- [Document text]
============

# Nice day at WB.



## MadMac (May 2, 2005)

Didn't get on the lake today until 1130 but we put 4 fish i9n the boat. Fished with Bobby Wire (JIG) and he got his new PB this nice 49.25".


----------



## esox72 (Jul 25, 2005)

Good deal and beautiful fish. I was trying to get there today for the MI outing but ended up working 12hr. Sounds like it was a good day for almost everyone there?


----------



## LindyRigger (Apr 13, 2004)

Wow. Great job


----------



## triton175 (Feb 21, 2006)

Sounds like a great day guys! Beautiful fish.


----------



## MikeC (Jun 26, 2005)

Beautiful fish, guys. congrats on a great day.

MikeC


----------



## monte39 (Nov 24, 2011)

That is a beauty man congratulations on the PB.


----------



## crittergitter (Jun 9, 2005)

Awesome! Congrats to Jig on a great fish.


----------



## turkeyt (Apr 13, 2006)

Atta Boy for sure!!


----------



## JIG (Nov 2, 2004)

Thanks guys! Cant wait to get back on the water. This fish dam near swallowed the rear hook. It was sticking out the lower gill plate. Lucky for us I had a LONG pair of nose pliers and were able too clear the hooks with out any blood shed. Great thing holdin these fish and watchin them swim off. :B


----------



## Snakecharmer (Apr 9, 2008)

============

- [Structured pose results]

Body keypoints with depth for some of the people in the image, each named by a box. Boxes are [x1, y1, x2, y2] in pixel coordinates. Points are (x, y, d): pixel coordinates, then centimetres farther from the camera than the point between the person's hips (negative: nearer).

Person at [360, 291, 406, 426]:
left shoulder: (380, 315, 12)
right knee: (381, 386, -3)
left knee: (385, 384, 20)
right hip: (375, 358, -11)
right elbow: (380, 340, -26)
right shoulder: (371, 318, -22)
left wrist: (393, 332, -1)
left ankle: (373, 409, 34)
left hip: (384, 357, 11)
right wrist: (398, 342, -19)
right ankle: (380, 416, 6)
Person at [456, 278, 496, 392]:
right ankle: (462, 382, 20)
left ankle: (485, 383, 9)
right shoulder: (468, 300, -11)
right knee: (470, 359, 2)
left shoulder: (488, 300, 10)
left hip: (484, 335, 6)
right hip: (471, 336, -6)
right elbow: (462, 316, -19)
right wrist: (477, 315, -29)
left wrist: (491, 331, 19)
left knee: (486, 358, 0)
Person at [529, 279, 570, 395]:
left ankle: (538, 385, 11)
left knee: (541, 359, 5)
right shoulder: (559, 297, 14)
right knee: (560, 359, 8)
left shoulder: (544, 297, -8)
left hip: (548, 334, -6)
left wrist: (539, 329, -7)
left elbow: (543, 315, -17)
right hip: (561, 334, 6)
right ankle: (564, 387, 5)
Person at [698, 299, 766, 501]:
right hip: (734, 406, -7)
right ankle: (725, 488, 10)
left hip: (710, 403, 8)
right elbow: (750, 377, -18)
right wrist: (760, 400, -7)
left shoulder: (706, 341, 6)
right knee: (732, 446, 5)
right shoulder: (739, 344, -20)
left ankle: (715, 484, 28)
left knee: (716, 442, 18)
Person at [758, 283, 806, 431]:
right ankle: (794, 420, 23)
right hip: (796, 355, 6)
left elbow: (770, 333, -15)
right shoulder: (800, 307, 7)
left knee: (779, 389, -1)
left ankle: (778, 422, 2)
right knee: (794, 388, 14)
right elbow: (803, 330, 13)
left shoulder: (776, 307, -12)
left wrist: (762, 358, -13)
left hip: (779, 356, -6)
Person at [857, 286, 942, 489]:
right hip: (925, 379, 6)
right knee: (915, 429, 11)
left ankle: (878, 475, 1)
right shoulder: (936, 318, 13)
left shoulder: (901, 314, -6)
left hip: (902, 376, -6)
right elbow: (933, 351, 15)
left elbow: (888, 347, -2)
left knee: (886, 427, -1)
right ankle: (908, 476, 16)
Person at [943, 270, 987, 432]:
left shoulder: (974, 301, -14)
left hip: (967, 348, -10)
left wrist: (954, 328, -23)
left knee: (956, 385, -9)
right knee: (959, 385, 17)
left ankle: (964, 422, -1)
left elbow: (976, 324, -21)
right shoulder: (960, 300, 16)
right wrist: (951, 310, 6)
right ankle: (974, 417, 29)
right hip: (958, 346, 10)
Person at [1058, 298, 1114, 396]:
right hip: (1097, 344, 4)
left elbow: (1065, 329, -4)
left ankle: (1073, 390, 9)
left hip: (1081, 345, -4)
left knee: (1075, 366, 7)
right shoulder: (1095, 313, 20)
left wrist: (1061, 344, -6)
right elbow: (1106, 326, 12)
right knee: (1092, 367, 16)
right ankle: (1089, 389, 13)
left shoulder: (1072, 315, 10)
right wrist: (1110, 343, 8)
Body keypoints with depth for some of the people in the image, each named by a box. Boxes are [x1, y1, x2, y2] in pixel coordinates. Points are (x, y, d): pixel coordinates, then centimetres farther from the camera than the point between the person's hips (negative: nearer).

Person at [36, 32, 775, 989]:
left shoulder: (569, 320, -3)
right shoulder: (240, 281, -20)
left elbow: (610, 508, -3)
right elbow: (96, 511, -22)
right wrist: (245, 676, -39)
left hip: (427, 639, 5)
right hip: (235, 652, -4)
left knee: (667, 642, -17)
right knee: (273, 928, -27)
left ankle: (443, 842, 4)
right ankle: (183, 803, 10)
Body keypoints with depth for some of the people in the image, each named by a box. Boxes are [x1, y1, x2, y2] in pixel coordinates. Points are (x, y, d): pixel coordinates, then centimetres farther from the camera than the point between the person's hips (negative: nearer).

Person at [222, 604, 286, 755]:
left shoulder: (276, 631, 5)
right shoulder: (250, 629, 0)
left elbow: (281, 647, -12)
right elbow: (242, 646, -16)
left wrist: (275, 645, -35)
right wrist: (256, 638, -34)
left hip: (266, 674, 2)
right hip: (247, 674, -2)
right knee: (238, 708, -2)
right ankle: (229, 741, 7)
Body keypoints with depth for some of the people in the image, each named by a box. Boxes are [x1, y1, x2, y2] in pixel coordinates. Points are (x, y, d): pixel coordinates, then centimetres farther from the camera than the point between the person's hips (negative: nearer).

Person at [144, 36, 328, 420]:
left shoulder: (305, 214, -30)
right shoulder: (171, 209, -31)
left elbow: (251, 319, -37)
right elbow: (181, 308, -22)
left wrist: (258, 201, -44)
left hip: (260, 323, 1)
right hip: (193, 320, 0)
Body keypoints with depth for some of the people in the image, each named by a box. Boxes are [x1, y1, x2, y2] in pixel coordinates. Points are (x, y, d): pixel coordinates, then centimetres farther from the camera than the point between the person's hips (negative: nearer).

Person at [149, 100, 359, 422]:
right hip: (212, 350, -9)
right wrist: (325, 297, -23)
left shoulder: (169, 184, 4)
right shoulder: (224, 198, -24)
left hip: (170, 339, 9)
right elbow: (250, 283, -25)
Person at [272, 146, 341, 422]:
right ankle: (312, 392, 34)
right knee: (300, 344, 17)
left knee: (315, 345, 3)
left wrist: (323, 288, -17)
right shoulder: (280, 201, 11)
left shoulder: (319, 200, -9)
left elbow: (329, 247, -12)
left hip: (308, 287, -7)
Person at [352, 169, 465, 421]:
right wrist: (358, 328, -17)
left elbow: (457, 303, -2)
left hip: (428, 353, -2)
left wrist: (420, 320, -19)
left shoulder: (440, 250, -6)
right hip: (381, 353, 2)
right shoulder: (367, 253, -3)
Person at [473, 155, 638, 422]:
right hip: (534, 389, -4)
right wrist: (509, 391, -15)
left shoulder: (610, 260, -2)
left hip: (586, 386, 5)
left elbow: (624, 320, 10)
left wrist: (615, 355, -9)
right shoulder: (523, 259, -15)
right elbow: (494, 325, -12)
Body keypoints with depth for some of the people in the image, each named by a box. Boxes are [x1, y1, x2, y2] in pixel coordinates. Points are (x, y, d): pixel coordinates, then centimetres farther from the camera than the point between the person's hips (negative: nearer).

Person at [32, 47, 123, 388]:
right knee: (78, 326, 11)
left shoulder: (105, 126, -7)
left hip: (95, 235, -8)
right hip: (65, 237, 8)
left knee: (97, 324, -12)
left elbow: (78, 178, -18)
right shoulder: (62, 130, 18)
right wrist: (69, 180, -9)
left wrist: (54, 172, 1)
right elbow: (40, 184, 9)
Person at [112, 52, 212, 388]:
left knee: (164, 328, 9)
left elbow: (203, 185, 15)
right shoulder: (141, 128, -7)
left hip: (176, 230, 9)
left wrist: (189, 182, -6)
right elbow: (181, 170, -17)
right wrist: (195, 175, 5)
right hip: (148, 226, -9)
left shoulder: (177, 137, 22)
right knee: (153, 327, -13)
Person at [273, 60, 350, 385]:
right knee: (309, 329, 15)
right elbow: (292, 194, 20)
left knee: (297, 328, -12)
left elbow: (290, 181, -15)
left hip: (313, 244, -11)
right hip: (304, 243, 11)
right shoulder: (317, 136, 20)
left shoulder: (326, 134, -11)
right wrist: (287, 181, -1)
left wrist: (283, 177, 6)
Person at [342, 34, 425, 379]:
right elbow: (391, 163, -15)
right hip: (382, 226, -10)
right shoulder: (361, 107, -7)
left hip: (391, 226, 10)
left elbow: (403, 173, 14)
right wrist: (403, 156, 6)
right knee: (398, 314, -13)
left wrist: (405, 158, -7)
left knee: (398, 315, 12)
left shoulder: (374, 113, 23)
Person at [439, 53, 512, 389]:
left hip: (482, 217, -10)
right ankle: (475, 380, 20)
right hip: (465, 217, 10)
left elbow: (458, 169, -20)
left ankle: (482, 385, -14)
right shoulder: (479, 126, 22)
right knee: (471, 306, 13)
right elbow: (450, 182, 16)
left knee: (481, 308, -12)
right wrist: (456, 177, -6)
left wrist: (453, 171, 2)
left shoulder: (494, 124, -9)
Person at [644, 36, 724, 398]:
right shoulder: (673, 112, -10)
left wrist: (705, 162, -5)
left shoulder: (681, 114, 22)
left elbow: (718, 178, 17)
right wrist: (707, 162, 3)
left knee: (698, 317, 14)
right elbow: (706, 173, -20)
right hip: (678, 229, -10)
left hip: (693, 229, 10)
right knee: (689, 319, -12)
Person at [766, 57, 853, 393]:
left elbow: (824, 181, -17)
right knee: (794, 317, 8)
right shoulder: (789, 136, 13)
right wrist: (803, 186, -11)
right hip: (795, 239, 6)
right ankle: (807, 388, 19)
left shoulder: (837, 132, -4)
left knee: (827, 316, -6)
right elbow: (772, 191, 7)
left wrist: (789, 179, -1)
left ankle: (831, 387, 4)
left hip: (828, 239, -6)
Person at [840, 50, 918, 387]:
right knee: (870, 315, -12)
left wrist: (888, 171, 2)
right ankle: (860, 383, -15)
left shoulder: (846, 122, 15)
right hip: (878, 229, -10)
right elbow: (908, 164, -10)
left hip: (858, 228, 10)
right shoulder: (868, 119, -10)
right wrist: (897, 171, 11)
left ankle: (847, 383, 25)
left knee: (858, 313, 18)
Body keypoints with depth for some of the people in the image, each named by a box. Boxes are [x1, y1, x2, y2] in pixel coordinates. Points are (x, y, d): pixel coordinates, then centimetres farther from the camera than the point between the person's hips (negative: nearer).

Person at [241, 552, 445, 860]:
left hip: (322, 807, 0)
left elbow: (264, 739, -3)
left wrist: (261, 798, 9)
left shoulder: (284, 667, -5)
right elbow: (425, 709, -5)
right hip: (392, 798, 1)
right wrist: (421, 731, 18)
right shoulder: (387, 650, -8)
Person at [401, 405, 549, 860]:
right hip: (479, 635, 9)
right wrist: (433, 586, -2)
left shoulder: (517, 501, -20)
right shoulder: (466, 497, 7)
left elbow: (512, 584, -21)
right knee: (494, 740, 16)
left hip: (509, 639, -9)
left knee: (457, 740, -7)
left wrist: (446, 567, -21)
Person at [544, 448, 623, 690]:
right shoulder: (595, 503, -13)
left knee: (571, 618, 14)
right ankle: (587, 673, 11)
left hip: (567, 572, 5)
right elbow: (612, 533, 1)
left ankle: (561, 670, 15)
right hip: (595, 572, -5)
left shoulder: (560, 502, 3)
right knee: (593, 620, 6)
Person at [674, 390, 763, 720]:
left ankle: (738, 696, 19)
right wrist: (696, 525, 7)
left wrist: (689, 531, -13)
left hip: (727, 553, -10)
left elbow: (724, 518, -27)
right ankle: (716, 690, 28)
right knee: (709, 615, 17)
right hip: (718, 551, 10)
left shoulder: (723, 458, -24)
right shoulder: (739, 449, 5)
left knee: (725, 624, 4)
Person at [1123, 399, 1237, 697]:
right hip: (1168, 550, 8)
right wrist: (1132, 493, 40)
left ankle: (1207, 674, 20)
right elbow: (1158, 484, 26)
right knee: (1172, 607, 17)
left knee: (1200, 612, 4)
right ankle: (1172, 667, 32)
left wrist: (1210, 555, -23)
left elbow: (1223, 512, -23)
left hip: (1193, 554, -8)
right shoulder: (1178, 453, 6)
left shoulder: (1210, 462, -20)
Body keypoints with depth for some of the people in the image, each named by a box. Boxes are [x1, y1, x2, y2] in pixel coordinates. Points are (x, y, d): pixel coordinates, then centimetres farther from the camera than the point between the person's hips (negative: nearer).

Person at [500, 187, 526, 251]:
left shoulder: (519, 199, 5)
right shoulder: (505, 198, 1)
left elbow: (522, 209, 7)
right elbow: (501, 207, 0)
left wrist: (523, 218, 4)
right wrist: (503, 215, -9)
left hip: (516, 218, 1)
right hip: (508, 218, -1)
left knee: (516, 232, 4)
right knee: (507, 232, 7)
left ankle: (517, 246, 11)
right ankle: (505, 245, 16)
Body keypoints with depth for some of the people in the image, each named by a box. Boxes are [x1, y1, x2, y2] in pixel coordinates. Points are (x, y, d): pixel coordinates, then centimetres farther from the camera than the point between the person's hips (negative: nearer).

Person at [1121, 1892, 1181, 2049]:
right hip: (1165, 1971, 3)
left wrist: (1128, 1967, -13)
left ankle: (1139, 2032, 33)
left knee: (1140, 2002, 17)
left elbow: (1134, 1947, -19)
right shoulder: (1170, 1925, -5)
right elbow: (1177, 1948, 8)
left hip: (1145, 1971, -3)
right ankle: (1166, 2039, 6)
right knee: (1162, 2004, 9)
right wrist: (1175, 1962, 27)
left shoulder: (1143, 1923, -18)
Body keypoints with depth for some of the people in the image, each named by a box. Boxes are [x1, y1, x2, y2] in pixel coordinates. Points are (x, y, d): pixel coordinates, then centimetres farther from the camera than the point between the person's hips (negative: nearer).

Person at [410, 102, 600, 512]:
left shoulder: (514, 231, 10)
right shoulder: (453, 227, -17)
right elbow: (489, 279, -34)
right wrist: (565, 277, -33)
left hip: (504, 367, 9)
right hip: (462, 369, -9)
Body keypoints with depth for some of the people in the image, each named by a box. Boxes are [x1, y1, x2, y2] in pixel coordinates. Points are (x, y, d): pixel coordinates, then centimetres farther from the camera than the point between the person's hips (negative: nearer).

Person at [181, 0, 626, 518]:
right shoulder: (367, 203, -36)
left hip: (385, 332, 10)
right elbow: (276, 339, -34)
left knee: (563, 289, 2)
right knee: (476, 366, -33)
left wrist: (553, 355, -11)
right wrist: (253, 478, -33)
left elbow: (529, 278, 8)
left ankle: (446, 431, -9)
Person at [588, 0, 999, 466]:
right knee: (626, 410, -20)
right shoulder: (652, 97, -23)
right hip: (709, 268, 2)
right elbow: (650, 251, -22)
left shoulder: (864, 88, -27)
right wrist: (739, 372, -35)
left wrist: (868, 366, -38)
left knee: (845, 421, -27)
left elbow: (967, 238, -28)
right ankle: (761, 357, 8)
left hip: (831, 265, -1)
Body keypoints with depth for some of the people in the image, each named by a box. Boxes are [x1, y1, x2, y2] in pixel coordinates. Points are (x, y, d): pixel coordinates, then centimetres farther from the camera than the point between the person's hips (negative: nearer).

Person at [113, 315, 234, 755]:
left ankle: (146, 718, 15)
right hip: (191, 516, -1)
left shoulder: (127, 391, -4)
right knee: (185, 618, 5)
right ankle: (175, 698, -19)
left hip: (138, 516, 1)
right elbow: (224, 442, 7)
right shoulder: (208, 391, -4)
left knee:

============

- [Work to complete]
[a] According to the fishing thread, what did JIG use to clear the hooks from the fish?
[b] Echo the fishing thread word for word from "## esox72 (Jul" to "(Apr 13, 2004)".
[c] Write what comes next in the fishing thread, picking up after its final line.

- [Solved tasks]
[a] A long pair of nose pliers.

[b]
## esox72 (Jul 25, 2005)

Good deal and beautiful fish. I was trying to get there today for the MI outing but ended up working 12hr. Sounds like it was a good day for almost everyone there?


----------



## LindyRigger (Apr 13, 2004)

[c]
Very nice and pretty fish! Great job.


----------



## dtigers1984 (Jul 24, 2007)

Congrats Bobby! Awesome fish!


----------



## fishing_marshall (Jun 12, 2004)

Heck of a fish!


----------



## MuskieJim (Apr 11, 2007)

Congrats Jig on the BEAST! What a hog!!!!

We also fished Sunday. We boated two and lost a really nice fish on a custom foiled Marshad (Thanks Josh!) with only 10' of line out fishing the break line. In about 8'-9' of water the rod corked in half and was just ripping. We got the fish right to the back of the boat and it came unbuttoned with some wicked headshakes at the surface. Love it.


----------



## kirkad (Aug 19, 2006)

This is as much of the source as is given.